• PASSAGE
*-*-*
Exclusions Specific To Dental Benefits:
(Applicable to Large Employer Plans only)

No benefits will be paid for expenses incurred:

  1. for services and supplies not listed in the Schedule of Benefits or not recognized as essential for the treatment of the condition according to accepted standards of practice or considered experimental
  2. for any treatment program which began prior to the date the insured is covered under the policy except for comprehensive orthodontic treatment or as provided in the Schedule of Benefits
  3. for services or supplies payable under any medical expense, auto or no-fault plan
  4. for any condition covered under any Worker's Compensation Act or similar law
  5. for services applied without cost by any municipality, county or other political subdivision or for which there would be no charge in the absence of insurance
  6. for services subject to a waiting period that were incurred during the waiting period
  7. for charges resulting from changing from one provider to another while receiving treatment, or from receiving treatment from more than one provider for one dental procedure to the extent that the total charges billed exceed the amount incurred if one provider had performed all services
  8. for drugs or the dispensing of drugs except injectable antibiotics administered by a Dentist as a result of dental treatment
  9. for oral hygiene instruction; plaque control; acid etch; prescription or take-home fluoride; broken appointments; completion of a claim form; OSHA/Sterilization fees (Occupational Safety & Health Agency); or diagnostic photographs (except for orthodontic purposes)
*-*-*
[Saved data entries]
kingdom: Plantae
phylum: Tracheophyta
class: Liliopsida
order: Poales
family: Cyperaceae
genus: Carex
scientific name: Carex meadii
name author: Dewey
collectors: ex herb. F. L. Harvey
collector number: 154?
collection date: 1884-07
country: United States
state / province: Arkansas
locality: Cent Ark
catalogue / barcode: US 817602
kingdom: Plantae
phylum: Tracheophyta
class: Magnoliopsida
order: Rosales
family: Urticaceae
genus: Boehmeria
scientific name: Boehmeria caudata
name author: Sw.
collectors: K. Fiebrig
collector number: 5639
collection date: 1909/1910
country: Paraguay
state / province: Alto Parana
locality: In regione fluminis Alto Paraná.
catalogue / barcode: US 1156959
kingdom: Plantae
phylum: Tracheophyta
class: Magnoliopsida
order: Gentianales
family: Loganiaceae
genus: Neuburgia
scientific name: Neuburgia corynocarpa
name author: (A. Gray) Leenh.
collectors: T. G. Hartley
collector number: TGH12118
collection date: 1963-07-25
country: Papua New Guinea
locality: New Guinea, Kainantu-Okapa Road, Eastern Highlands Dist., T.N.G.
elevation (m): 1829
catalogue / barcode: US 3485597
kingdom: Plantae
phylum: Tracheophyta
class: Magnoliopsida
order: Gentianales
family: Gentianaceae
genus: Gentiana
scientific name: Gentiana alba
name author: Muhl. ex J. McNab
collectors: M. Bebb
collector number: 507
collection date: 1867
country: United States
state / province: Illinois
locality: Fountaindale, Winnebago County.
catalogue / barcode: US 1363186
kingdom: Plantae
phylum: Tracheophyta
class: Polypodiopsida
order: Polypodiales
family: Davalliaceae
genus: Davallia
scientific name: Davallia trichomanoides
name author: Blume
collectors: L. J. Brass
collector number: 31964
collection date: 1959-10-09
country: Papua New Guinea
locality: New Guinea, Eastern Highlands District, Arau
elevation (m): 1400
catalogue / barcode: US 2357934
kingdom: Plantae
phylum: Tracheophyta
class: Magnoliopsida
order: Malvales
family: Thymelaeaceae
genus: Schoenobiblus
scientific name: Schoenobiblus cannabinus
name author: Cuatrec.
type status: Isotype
*-*-*
• DIRECTIONS
From the dental benefits exclusions, list every item named in the exclusion that begins "for oral hygiene instruction". The records were drawn from a separate source and are unrelated to the dental exclusions text.

• RESULT OF THE TASK
- Oral hygiene instruction
- Plaque control
- Acid etch
- Prescription or take-home fluoride
- Broken appointments
- Completion of a claim form
- OSHA/Sterilization fees
- Diagnostic photographs (except for orthodontic purposes)